=== Begin Enclosure ===

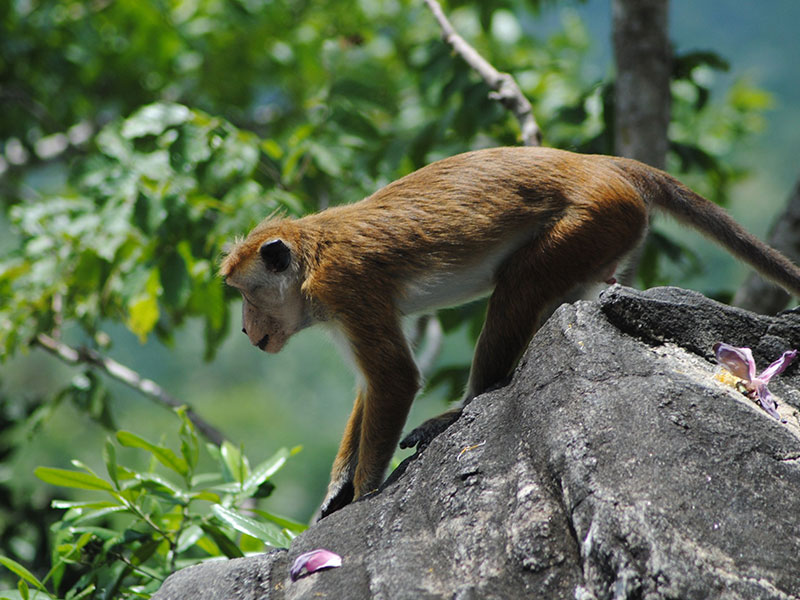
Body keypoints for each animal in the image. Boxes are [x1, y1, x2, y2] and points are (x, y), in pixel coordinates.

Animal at [220, 146, 800, 518]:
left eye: (246, 294)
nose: (247, 329)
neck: (312, 256)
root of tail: (600, 162)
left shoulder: (346, 284)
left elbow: (394, 378)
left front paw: (363, 498)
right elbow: (373, 386)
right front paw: (337, 491)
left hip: (592, 218)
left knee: (519, 284)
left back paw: (460, 410)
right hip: (603, 236)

=== End Enclosure ===

Go through the listing and copy each line that includes the string "left".

left eye: (246, 294)
left shoulder: (346, 284)
left elbow: (394, 378)
left front paw: (363, 498)
left hip: (592, 218)
left knee: (519, 284)
left back paw: (460, 410)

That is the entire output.